I am also of the view that, bearing in mind the very public nature of the publication of this material and the public way in which Dr Toben conducted his engagement in the inquiry process, it is appropriate that a public apology be provided to the complainant. This is particularly the case as no financial compensation is sought by the complainant. I also consider it appropriate that the apology should appear on the respondent’s website, should this be maintained.


The complainant also sought a determination that the respondent should at his own expense undertake a course of counselling by a conciliation officer of the Commission. I understand no such course of counselling is available and I shall not make any direction along those lines.

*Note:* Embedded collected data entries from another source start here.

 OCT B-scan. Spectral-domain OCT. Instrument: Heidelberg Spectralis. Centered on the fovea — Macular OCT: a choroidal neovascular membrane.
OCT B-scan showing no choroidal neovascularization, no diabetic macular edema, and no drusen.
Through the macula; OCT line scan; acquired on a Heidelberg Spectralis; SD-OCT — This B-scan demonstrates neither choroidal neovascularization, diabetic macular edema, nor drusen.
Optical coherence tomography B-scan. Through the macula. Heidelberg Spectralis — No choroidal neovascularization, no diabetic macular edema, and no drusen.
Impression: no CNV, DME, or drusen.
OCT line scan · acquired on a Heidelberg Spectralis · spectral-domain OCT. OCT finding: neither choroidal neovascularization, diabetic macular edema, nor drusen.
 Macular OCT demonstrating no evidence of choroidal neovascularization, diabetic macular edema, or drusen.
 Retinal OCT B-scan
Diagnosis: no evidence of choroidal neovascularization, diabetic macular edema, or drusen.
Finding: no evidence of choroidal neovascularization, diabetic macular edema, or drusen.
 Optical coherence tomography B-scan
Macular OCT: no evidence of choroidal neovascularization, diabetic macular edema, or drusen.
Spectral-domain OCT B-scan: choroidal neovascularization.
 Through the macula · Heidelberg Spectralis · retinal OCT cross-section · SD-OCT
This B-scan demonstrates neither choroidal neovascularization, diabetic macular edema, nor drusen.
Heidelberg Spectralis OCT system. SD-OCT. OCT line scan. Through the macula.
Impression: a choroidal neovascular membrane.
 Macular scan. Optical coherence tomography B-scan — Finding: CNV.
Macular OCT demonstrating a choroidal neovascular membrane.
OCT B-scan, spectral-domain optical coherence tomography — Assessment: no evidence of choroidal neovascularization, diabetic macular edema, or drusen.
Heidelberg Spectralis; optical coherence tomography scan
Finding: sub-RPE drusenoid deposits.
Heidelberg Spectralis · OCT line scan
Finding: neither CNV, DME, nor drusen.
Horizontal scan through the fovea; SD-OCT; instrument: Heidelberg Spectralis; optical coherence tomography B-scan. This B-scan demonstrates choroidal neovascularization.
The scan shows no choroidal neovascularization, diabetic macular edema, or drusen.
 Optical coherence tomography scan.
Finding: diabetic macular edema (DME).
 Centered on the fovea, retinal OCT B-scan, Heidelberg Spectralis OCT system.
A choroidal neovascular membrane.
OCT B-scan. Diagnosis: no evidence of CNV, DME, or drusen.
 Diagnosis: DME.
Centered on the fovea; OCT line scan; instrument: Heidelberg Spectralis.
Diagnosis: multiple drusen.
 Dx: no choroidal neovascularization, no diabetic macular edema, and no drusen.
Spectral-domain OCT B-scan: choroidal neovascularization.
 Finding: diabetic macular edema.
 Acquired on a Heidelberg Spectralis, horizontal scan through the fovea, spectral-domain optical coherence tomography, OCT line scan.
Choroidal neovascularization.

Pursuant to section 25Z(1)(b) I make the following determinations:

(1) I find the complaint substantiated;
(2) I declare that the respondent Dr Fredrick Toben, representing the Adelaide Institute, has engaged in conduct rendered unlawful by section 18C of this Act in the publication of material racially vilificatory of Jewish people, on the Adelaide Institute’s Internet site. This conduct is rendered unlawful by Part IIA of the Act;
(3) I declare that the respondent Dr Fredrick Toben, representing the Adelaide Institute, should remove the contents of the Adelaide Institute website from the World Wide Web and not re-publish the content of that website in public elsewhere;
(4) I declare that the respondent Dr Fredrick Toben, representing the Adelaide Institute, should make a statement of apology to Mr Jeremy Jones and those members of the Jewish community of Australia whom he represented in this complaint. That apology should be made in writing to Mr Jones, and further should appear on the home page of the Adelaide Institute website. The terms of the apology are to be as follows:

“I hereby unreservedly and unconditionally apologise to you and to the Australian Jewish community for having published materials inciting hatred against the Jewish people in contravention of the Racial Discrimination Act. I undertake that neither I nor any employee or agent of mine (actual or ostensible) will publish any such material in the future and that all such material which is presently published by me, or by any employee or agent of mine (actual or ostensible) in any print or electronic media (including the Internet) will forthwith be withdrawn from publication”.


I certify that this and the preceding thirty-eight pages is a true copy of the Reasons for Decision of Ms Kathleen McEvoy, Inquiry Commissioner.